Project description:Alternative splicing contributes to transcriptomic complexity and plays a role in the regulation of cellular identity and function, but the correct assembly of transcripts of complex loci as well as their quantification based on short-read sequencing is non-trivial. Recent long-read sequencing methods such as those from ONT and PacBio overcome these problems by potentially sequencing full transcripts. The activation of brown adipose tissue e.g., by reduced ambient temperature (cold) exposure, positively affects metabolism by increasing energy expenditure and releasing endocrine factors and has been shown to involve specific alternative splicing events.

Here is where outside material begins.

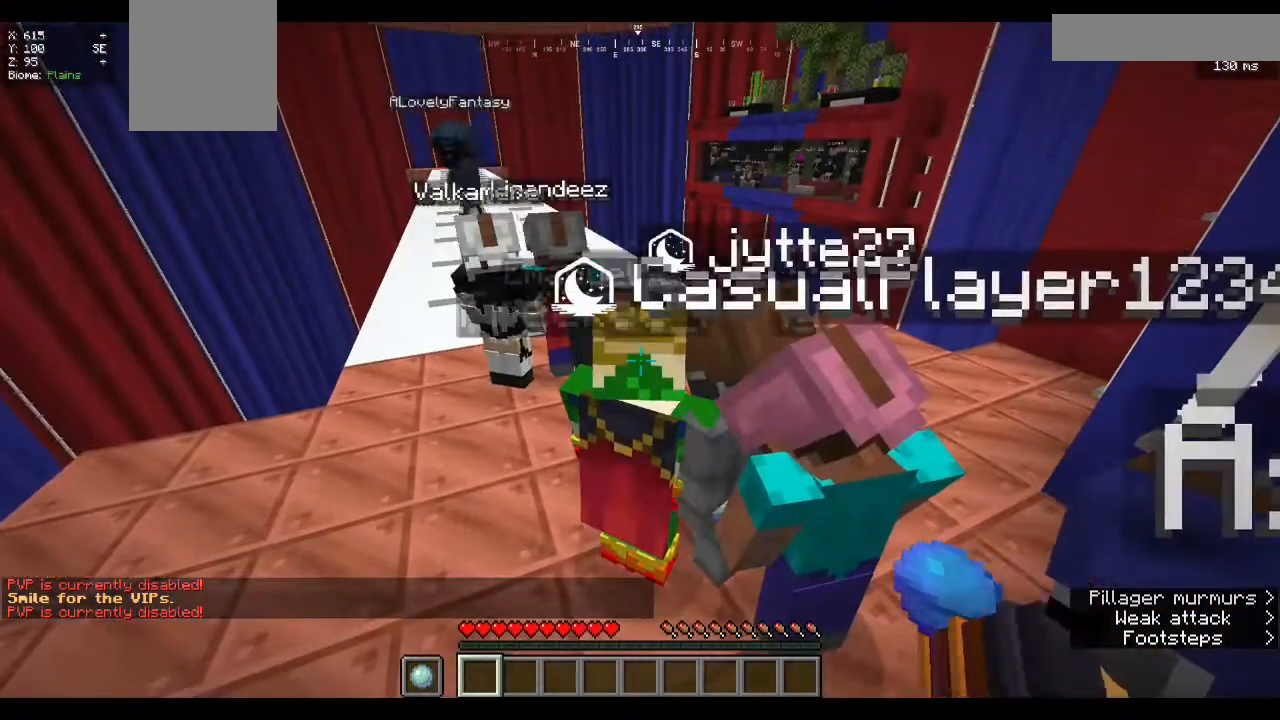
{"keys": [], "mouse": [], "events": [[133, "w", "down"], [433, "w", "up"]]}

Here we assessed important features of ONT long read sequencing protocols in relation to Illumina short read sequencing: (i) Alignment characteristics to the reference genome and transcriptome, (ii) Gene and transcript detection and quantification, (iii) Detection of differential gene and transcript expression events, (iv) Transcriptome reannotation and (v) Detection of differential transcript usage events. We find that ONT long-read sequencing is advantageous in terms of transcriptome reassembly, especially when the reads are enriched for full length reads. Illumina sequencing, due to the higher number of counts available, has a higher statistical power for calling differentiall expressed/used features, whereas long-read sequencing has a lower risk of calling false positive events due to the better ability to unambiguously map reads to transcripts. Finally we describe novel transcript isoforms in cold-activated murine iBAT reassembled from ONT long reads.